## EXERCISE DIRECTIONS
Give each record below again, without a single difference.
____
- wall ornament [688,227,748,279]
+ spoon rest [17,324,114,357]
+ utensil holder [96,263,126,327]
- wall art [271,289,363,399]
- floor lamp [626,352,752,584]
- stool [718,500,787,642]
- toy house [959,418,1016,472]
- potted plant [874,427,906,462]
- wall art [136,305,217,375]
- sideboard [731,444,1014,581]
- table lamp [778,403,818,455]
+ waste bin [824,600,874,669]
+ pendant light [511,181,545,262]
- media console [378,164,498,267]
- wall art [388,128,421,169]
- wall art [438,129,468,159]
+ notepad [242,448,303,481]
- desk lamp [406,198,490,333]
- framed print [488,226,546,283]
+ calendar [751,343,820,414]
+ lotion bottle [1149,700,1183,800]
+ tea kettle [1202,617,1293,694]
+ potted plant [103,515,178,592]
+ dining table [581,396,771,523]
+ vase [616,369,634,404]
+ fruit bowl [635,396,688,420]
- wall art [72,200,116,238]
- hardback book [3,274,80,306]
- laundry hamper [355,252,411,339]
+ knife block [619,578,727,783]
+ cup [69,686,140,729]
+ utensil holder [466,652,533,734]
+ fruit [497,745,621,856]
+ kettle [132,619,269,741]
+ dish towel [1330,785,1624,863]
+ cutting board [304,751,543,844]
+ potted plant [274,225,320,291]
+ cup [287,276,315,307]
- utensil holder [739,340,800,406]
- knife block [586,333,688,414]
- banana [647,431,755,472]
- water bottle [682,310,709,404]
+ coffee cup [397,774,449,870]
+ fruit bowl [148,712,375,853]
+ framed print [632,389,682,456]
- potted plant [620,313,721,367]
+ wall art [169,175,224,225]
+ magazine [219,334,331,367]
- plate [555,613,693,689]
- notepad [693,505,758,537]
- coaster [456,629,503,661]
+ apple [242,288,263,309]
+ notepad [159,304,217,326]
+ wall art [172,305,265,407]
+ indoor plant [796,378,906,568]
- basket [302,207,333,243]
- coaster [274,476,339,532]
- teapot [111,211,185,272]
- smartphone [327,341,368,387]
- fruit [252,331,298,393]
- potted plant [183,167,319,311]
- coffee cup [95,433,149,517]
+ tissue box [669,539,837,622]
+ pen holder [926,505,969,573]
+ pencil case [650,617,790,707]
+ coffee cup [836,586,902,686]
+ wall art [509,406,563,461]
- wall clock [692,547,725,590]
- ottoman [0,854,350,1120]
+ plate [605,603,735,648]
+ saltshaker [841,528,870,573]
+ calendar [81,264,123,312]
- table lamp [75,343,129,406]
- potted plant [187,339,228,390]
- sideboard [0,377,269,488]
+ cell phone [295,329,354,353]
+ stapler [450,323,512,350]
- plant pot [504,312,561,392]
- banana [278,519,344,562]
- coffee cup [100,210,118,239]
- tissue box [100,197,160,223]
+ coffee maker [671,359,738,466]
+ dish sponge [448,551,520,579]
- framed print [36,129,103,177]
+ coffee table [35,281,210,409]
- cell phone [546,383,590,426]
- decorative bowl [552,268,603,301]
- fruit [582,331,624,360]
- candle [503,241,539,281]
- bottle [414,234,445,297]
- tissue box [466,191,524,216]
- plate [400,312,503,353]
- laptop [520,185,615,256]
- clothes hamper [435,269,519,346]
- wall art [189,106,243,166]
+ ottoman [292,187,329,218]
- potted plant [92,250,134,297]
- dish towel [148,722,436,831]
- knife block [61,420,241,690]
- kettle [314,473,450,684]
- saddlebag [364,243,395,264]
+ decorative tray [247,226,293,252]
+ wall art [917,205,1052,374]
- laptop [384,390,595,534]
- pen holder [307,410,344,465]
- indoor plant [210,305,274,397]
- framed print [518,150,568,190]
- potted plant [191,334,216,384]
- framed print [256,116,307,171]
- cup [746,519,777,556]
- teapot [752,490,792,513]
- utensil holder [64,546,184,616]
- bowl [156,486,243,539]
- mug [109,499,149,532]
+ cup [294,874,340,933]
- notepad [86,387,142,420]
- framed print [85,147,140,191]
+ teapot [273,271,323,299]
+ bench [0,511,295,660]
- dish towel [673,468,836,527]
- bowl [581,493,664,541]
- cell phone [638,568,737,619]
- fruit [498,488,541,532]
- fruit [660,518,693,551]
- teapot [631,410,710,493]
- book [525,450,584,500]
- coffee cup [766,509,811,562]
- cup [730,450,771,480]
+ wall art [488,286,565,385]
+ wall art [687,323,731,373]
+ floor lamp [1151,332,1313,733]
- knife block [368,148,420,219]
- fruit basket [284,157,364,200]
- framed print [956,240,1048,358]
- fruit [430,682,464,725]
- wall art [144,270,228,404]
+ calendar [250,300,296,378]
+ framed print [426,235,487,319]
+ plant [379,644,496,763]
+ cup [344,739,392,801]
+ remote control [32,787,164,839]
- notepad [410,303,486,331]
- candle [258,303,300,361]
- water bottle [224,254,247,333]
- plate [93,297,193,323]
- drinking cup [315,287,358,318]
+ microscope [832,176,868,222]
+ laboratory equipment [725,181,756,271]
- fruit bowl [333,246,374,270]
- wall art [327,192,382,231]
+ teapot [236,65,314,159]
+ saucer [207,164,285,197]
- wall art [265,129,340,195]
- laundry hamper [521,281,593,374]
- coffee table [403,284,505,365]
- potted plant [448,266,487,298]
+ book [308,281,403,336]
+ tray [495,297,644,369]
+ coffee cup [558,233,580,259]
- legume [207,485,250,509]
____
## RESULT OF THIS TASK
- wall ornament [688,227,748,279]
+ spoon rest [17,324,114,357]
+ utensil holder [96,263,126,327]
- wall art [271,289,363,399]
- floor lamp [626,352,752,584]
- stool [718,500,787,642]
- toy house [959,418,1016,472]
- potted plant [874,427,906,462]
- wall art [136,305,217,375]
- sideboard [731,444,1014,581]
- table lamp [778,403,818,455]
+ waste bin [824,600,874,669]
+ pendant light [511,181,545,262]
- media console [378,164,498,267]
- wall art [388,128,421,169]
- wall art [438,129,468,159]
+ notepad [242,448,303,481]
- desk lamp [406,198,490,333]
- framed print [488,226,546,283]
+ calendar [751,343,820,414]
+ lotion bottle [1149,700,1183,800]
+ tea kettle [1202,617,1293,694]
+ potted plant [103,515,178,592]
+ dining table [581,396,771,523]
+ vase [616,369,634,404]
+ fruit bowl [635,396,688,420]
- wall art [72,200,116,238]
- hardback book [3,274,80,306]
- laundry hamper [355,252,411,339]
+ knife block [619,578,727,783]
+ cup [69,686,140,729]
+ utensil holder [466,652,533,734]
+ fruit [497,745,621,856]
+ kettle [132,619,269,741]
+ dish towel [1330,785,1624,863]
+ cutting board [304,751,543,844]
+ potted plant [274,225,320,291]
+ cup [287,276,315,307]
- utensil holder [739,340,800,406]
- knife block [586,333,688,414]
- banana [647,431,755,472]
- water bottle [682,310,709,404]
+ coffee cup [397,774,449,870]
+ fruit bowl [148,712,375,853]
+ framed print [632,389,682,456]
- potted plant [620,313,721,367]
+ wall art [169,175,224,225]
+ magazine [219,334,331,367]
- plate [555,613,693,689]
- notepad [693,505,758,537]
- coaster [456,629,503,661]
+ apple [242,288,263,309]
+ notepad [159,304,217,326]
+ wall art [172,305,265,407]
+ indoor plant [796,378,906,568]
- basket [302,207,333,243]
- coaster [274,476,339,532]
- teapot [111,211,185,272]
- smartphone [327,341,368,387]
- fruit [252,331,298,393]
- potted plant [183,167,319,311]
- coffee cup [95,433,149,517]
+ tissue box [669,539,837,622]
+ pen holder [926,505,969,573]
+ pencil case [650,617,790,707]
+ coffee cup [836,586,902,686]
+ wall art [509,406,563,461]
- wall clock [692,547,725,590]
- ottoman [0,854,350,1120]
+ plate [605,603,735,648]
+ saltshaker [841,528,870,573]
+ calendar [81,264,123,312]
- table lamp [75,343,129,406]
- potted plant [187,339,228,390]
- sideboard [0,377,269,488]
+ cell phone [295,329,354,353]
+ stapler [450,323,512,350]
- plant pot [504,312,561,392]
- banana [278,519,344,562]
- coffee cup [100,210,118,239]
- tissue box [100,197,160,223]
+ coffee maker [671,359,738,466]
+ dish sponge [448,551,520,579]
- framed print [36,129,103,177]
+ coffee table [35,281,210,409]
- cell phone [546,383,590,426]
- decorative bowl [552,268,603,301]
- fruit [582,331,624,360]
- candle [503,241,539,281]
- bottle [414,234,445,297]
- tissue box [466,191,524,216]
- plate [400,312,503,353]
- laptop [520,185,615,256]
- clothes hamper [435,269,519,346]
- wall art [189,106,243,166]
+ ottoman [292,187,329,218]
- potted plant [92,250,134,297]
- dish towel [148,722,436,831]
- knife block [61,420,241,690]
- kettle [314,473,450,684]
- saddlebag [364,243,395,264]
+ decorative tray [247,226,293,252]
+ wall art [917,205,1052,374]
- laptop [384,390,595,534]
- pen holder [307,410,344,465]
- indoor plant [210,305,274,397]
- framed print [518,150,568,190]
- potted plant [191,334,216,384]
- framed print [256,116,307,171]
- cup [746,519,777,556]
- teapot [752,490,792,513]
- utensil holder [64,546,184,616]
- bowl [156,486,243,539]
- mug [109,499,149,532]
+ cup [294,874,340,933]
- notepad [86,387,142,420]
- framed print [85,147,140,191]
+ teapot [273,271,323,299]
+ bench [0,511,295,660]
- dish towel [673,468,836,527]
- bowl [581,493,664,541]
- cell phone [638,568,737,619]
- fruit [498,488,541,532]
- fruit [660,518,693,551]
- teapot [631,410,710,493]
- book [525,450,584,500]
- coffee cup [766,509,811,562]
- cup [730,450,771,480]
+ wall art [488,286,565,385]
+ wall art [687,323,731,373]
+ floor lamp [1151,332,1313,733]
- knife block [368,148,420,219]
- fruit basket [284,157,364,200]
- framed print [956,240,1048,358]
- fruit [430,682,464,725]
- wall art [144,270,228,404]
+ calendar [250,300,296,378]
+ framed print [426,235,487,319]
+ plant [379,644,496,763]
+ cup [344,739,392,801]
+ remote control [32,787,164,839]
- notepad [410,303,486,331]
- candle [258,303,300,361]
- water bottle [224,254,247,333]
- plate [93,297,193,323]
- drinking cup [315,287,358,318]
+ microscope [832,176,868,222]
+ laboratory equipment [725,181,756,271]
- fruit bowl [333,246,374,270]
- wall art [327,192,382,231]
+ teapot [236,65,314,159]
+ saucer [207,164,285,197]
- wall art [265,129,340,195]
- laundry hamper [521,281,593,374]
- coffee table [403,284,505,365]
- potted plant [448,266,487,298]
+ book [308,281,403,336]
+ tray [495,297,644,369]
+ coffee cup [558,233,580,259]
- legume [207,485,250,509]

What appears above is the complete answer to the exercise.